Study text START

Photographically speaking, taking a selfie of yourself with a wide angle lens is probably one of the most unflattering focal lengths you can use because it stretches your face in ways that are not pleasing. If you take a look at the forehead and watch how it stretches and the chin is in the body or compressed it almost becomes cartoonish but because we are using smartphones so much, what’s happen is, our society become conditioned into believing that smartphones selfies are high quality. A lot of this has happened on Instagram because everybody’s taking pictures of themselves, posting them on Instagram or whatnot.

Society, I believe has become conditioned through social media; through the invention of the selfie, to believe that a really poor quality image is actually good. If you talked to a portrait photographer or somebody who really knows what they’re doing, a lot of the top and experts; they’re shooting at minimal fifty-millimeter focal length, maybe seventy. I like to shoot around a hundred and up. If I’m shooting a person, a hundred millimeters, it makes them look far more flattering. It looks like they’ve lost ten, twenty pounds when you shoot somebody with a hundred or two hundred millimeter lens.

I have a video on YouTube about lens perspective.  I’ll put it in a description here if you are listening to the podcast and you can watch that video and you can see with your own eyes what happens when you take a portrait of individuals with wide angle lenses. Something that we’re starting to see now is smartphones companies. They’re starting to put multiple lenses in the device. You have wide angle lens maybe like a thirty or twenty-five millimeters and then you’re going to have like a normal lens; fifty millimeters. Fifty millimeter is far more flattering than a thirty millimeter because they are aware of the limits of a wide angle lens in a smartphone; the prospective gets messed up. You kind of limited.

There are some other problems with a very small lens; it depends on the manufacturer with things like a chromatic aberration, probably also cleaedn up by software, lens distortion to warping of the image when you shoot very wide. It’s probably also clean up by software. Then you run into this thing called sharpness; another thing that can be fixed by software. What happens is, if you have all these software fixes, we’re not looking at the optical quality of an image anymore. We are looking at something that’s been processed. It’s something that I thought was very interesting was I think, two years ago, it was Reuters; the news agency said they are no longer accepting raw files from a photo journalist. I thought that was fascinating. The reason why they decided to do that in my understanding is that raw files are too flexible in post processing. It wouldn’t be the original image as it was captured so they were asking for jpegs. I thought that was really insightful because they are aware of what is happening with software processing on to digital images.

Study text END

> [Work instructions]:
a – Answer these from the text on smartphone lenses:
(i) What focal length does the speaker like to shoot at?
(ii) What focal length is given for the normal lens that smartphone companies are starting to add?
(iii) What file format was the news agency asking photojournalists for instead of raw files?
b – In the text on smartphone lenses, why did the news agency stop accepting raw files from photojournalists?
c – Reproduce the passage of the text on smartphone lenses starting at "I have a video" and ending at "kind of limited.".

Supplied information START

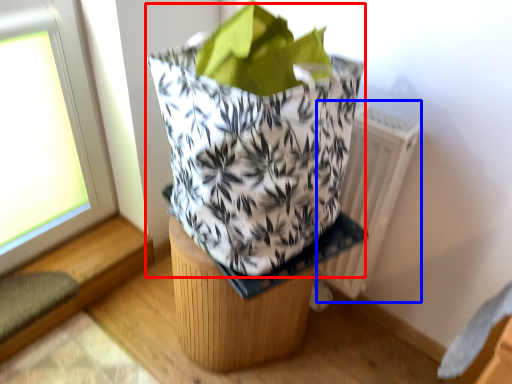
Question: Which of the following is the farthest to the observer, grocery bag (highlighted by a red box) or radiator (highlighted by a blue box)?

Choices:
 (A) grocery bag
 (B) radiator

Supplied information END

> [Per-task answers]:
a –
(i) Around a hundred millimeters and up.
(ii) Fifty millimeters.
(iii) JPEGs.

b – The speaker understands that raw files are too flexible in post-processing. An edited raw file would no longer be the original image as it was captured, so the agency asked for JPEGs.

c –
I have a video on YouTube about lens perspective.  I’ll put it in a description here if you are listening to the podcast and you can watch that video and you can see with your own eyes what happens when you take a portrait of individuals with wide angle lenses. Something that we’re starting to see now is smartphones companies. They’re starting to put multiple lenses in the device. You have wide angle lens maybe like a thirty or twenty-five millimeters and then you’re going to have like a normal lens; fifty millimeters. Fifty millimeter is far more flattering than a thirty millimeter because they are aware of the limits of a wide angle lens in a smartphone; the prospective gets messed up. You kind of limited.